Although the Roland EGX -30came with instructions on how to do how to custom rhinestone transfers, we were wondering if anyone has any other useful insight 
or tips on creating custom rhinestone transfers with this equipment. 


Thank you for your assistance.

ChrisCass


----------



## dcurtisroland (Jun 5, 2007)

chriscass said:


> Hello Everyone,
> 
> At this point I guess we would be considered "semi-newbies'"  since we've been doing this since December 2006. We've purchased a Epson C88, Epson 1200, Roland GX 24 and recently purchased a Roland EGX-30.
> Although the Roland EGX -30came with instructions on how to do how to custom rhinestone transfers, we were wondering if anyone has any other useful insight
> ...


chriscass,
How has the EGX-30 been for you? Have you had any trouble making rhinestone templates or has it been easy? Let me know if you have any questions.


----------



## chriscass (Dec 26, 2006)

Hello,

We haven't made any designs as of yet. Do you have any "newbie" rhinestone template directions. 

Thank you for your assistace.


----------



## DTFuqua (Jun 26, 2008)

dcurtisroland said:


> chriscass,
> How has the EGX-30 been for you? Have you had any trouble making rhinestone templates or has it been easy? Let me know if you have any questions.


A quick question, maybe two or three. What depth do you drill/bore the depressions for different size rhinestones? Especially interested in the 3mm/19ss and 4mm/?ss . I know they are different in hight comparable to the difference in diameter. I also remember someone with remarks about just drilling through one part(correct thickness) and putting a backing plate to stop the stones from just falling through thereby accomplishing the same thing as drilling a certain depth depression with something like a forstner bit. I think thats what a flat bottom bit is called?
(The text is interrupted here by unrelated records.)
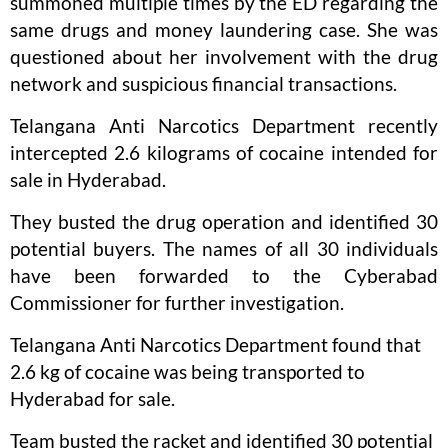
summoned multiple times by the ED regarding the
same drugs and money laundering case. She was
questioned about her involvement with the drug
network and suspicious financial transactions.
Telangana Anti Narcotics Department recently
intercepted 2.6 kilograms of cocaine intended for
sale in Hyderabad.
They busted the drug operation and identified 30
potential buyers. The names of all 30 individuals
have been forwarded to the Cyberabad
Commissioner for further investigation.
Telangana Anti Narcotics Department found that
2.6 kg of cocaine was being transported to
Hyderabad for sale.
Team busted the racket and identified 30 potential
I have a small(cheep) drill press and would like to make more than one of the designs I use with the shake and make type templates but just need a little info to get started.( this question will be repeated in a few other threads if permissible rather than starting a complete new thread)


----------



## charles95405 (Feb 1, 2007)

Terry...you triple posted the same question...give us a chance at the first post...here is your answer
http://www.t-shirtforums.com/heat-press-heat-transfers/t10771.html


----------



## charles95405 (Feb 1, 2007)

dcurtisroland...I also have the 350...upgraded to r-wear and last week has been hell..for some reason after installation following all new instructions...I suceeded in breaking 9 cutters!...about drove tech support insane.
I had done templates before...but.... anyway I think I may have things working now!

great new program with r-wear


----------